The case was certified to this court upon a finding that the judgment of the Court of Appeals was in conflict with a judgment of the Court of Appeals of Knox county in the case of Charles Kidwell v. G.R. Workman and A.E. Sayles d. b. a. Workman Sayles, No. 448.

Mr. Wilbur E. Benoy and Mr. Arthur M. Sebastian, for appellants G.R. Workman and A.E. Sayles.

Mr. W. Thurman Todd, for appellant, Charles Kidwell.

Mr. Luther L. Boger, for appellee.


The single question presented to this court is whether the policy of insurance issued to the plaintiffs obligated the defendant insurance company to defend the action brought against the plaintiffs and to satisfy the judgment rendered.

The issue of reformation was disposed of by the Court of Appeals upon the evidence adduced relating to the conversations had at the time the contract of insurance was entered into. We deem it sufficient to state that the record fails to disclose evidence of a clear and convincing character such as is required to entitle the plaintiffs to the remedy of reformation. See 35 Ohio Jurisprudence, 201 and 212, Sections 63 and 73.

The insurance policy in question was designated "Automobile Policy," to which was attached an endorsement designated "Garage Liability Endorsement (Payroll Basis)." This endorsement provided in part as follows:

"Coverage — The Bodily Injury Liability and Property Damage Liability as afforded under Coverages A and B in the Declarations of the policy are hereby adopted and made effective for the purpose of this endorsement. * * *

"Definition of Insured — The Insured named in Item I of the Declarations of the policy may include not only the Named Insured but also any member of the firm if the Named Insured is a partnership; or the president, vice-president, secretary, treasurer and general manager of the corporation if the Named Insured is a corporation, providing, however, that such partners or officers appear as Additional Insureds in this endorsement.

"Automobile Liability — The policy shall cover the operation of any automobile or trailer owned by or in charge of the Named Insured for purposes necessary to the Conduct of the Named Insured's business classified as Automobile Sales Agency or Garage and use of such automobile for pleasure purposes * * *.

"Premises Liability — Coverage A of the policy, Bodily Injury Liability, is extended, subject to the conditions and limitations of this policy, to cover injuries including death at any time resulting therefrom sustained by any person or persons (not employed by the Insured) on or about the premises described in Item 1 of the Declarations and caused by the operations which are necessary to the conduct of the Named Insured's business as described herein.

"Premium Computation — The premium for this endorsement and the policy of which it forms a part is based upon the entire compensation of all proprietors, active executive officers, managers, salesmen, clerical force, mechanics, chauffeurs and other employees of the Insured, except that no premium charge shall be made upon any portion of the compensation of any proprietor, active executive officer, manager or salesman, in excess of two thousand dollars ($2,000.00) per annum; all other employees shall be included at the actual paid remuneration (including commission, bonuses and other compensation).

"The advance premium for this insurance is $70.00, based on the estimated annual payroll of $5,000.

▶ MATERIAL SHOWN:
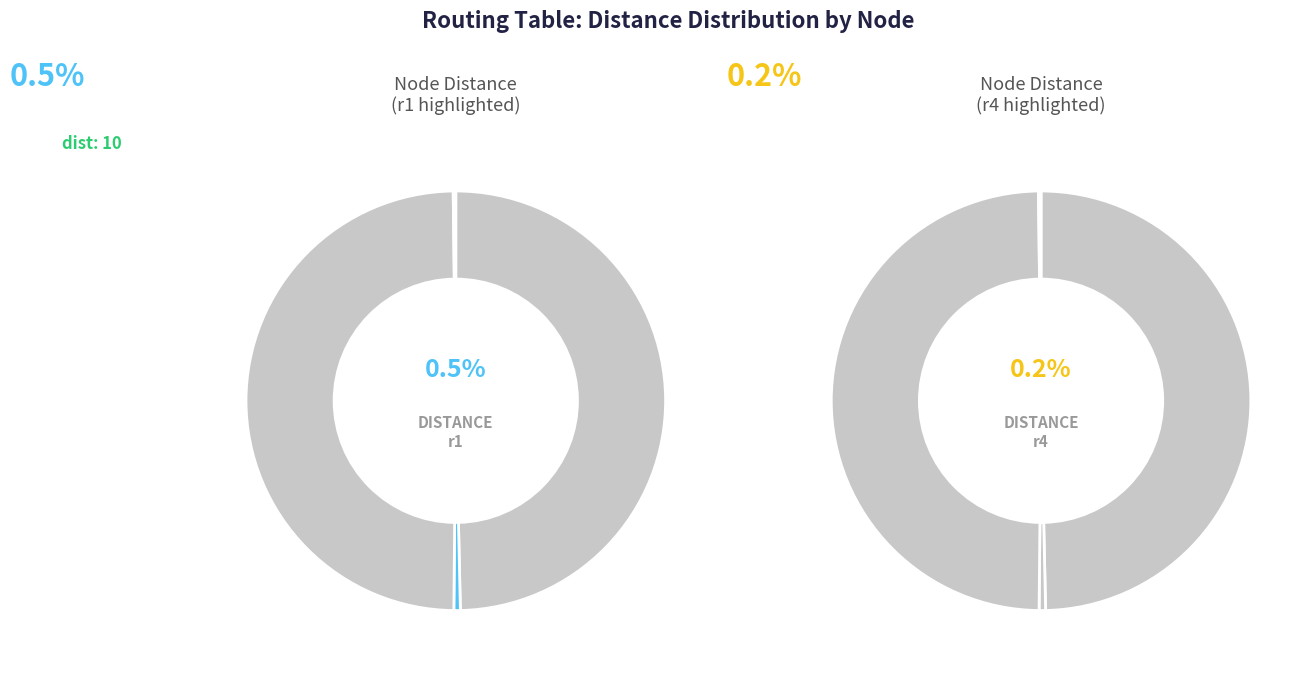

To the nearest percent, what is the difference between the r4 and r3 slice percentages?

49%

* * *

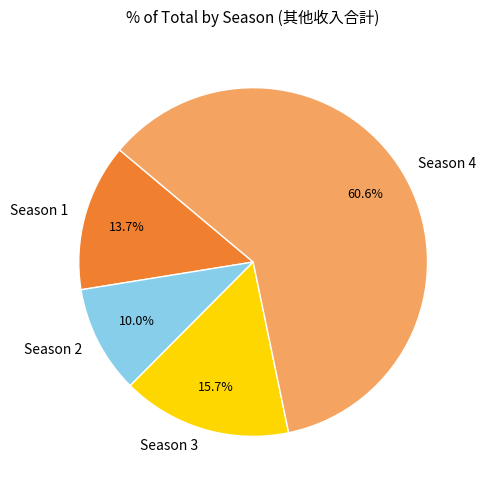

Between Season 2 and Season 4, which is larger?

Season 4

▶ TASKS TO PERFORM:
1) In one to three sentences, explain why the court opinion holds that the plaintiffs were not entitled to reformation.
2) Using the court opinion, say whether each statement agrees with it. Answer yes or no and quote the deciding words.
(a) The endorsement attached to the policy was called "Garage Liability Endorsement (Payroll Basis)."
(b) The advance premium for the insurance was $5,000.
(c) The premises liability extension covers injuries sustained by employees of the Insured.
3) Write the next part of the court opinion, continuing after its last sentence.
The items have nothing to do with the court opinion.

▶ TASK-BY-TASK RESULTS:
1) The plaintiffs were not entitled to reformation because the record did not show evidence of the clear and convincing character required for that remedy. The Court of Appeals had decided the issue on the evidence about the conversations held when the insurance contract was made.

2)
(a) Yes: "to which was attached an endorsement designated "Garage Liability Endorsement (Payroll Basis).""
(b) No: "The advance premium for this insurance is $70.00, based on the estimated annual payroll of $5,000."
(c) No: "sustained by any person or persons (not employed by the Insured)"

3)
"The agreed rate for this insurance is $1.10 for Bodily Injury Liability and $0.30 for Property Damage Liability, for each $100 of annual payroll.

"If during the policy period, the entire compensation of payroll thus computed exceeds the advance premium set forth herein, the Insured shall immediately pay the company the additional premium earned; if such entire compensation or payroll thus computed be less than the premium herein set forth, the company will return the unearned premium when determined but will retain $70.00, which amount shall be the minimum premium.

"Customers — In consideration of an additional premium of $6.25 it is understood and agreed that this policy is extended subject to all its limitations and conditions to cover customers of the Named Insured while riding in or operating an automobile owned by the Named Insured while being used for the purposes described in this policy. Coverage shall not extend to customers with respect to automobiles which such customers have purchased on an installment payment plan.

"This endorsement is subject to the terms, conditions, limitations and agreements of the policy to which it is attached in so far as the same are not inconsistent with the specific undertakings of this endorsement.

"This endorsement when countersigned by a duly authorized agent of the company and attached to Policy No. A32994 issued to Workman and Sayles shall be valid and form a part of said policy."

Coverages A and B as set forth in the Declarations are defined in the policy as follows:

"The Republic Mutual Insurance. Co., Columbus, Ohio, a legal Reserve Mutual Insurance Company herein called the company, hereby agrees with the insured, named in the declarations and application, which application and declarations are made a part hereof, in consideration of the payment of the premium and of the statements contained in the application and declarations and subject to the limits of liability, exclusions, conditions and other terms of the policy;

"Damage by the Automobile —

"1. Coverage A — Bodily Injury Liability — To pay on behalf of the insured all sums which the insured shall become obligated to pay by reason of the liability imposed upon him by law for damages, including damages for care and loss of services because of bodily injury, including death resulting therefrom, sustained by any person or persons other than the Named Insured, caused by accident and arising out of the ownership, maintenance, or use of the described automobile.

"2. Coverage B — Property Damage Liability — To pay on behalf of the insured all sums which the insured shall become obligated to pay by reason of the liability imposed upon him by law for damages because of injury to or destruction of property, including the loss of use thereof, caused by accident and arising out of the ownership, maintenance or use of the described automobile.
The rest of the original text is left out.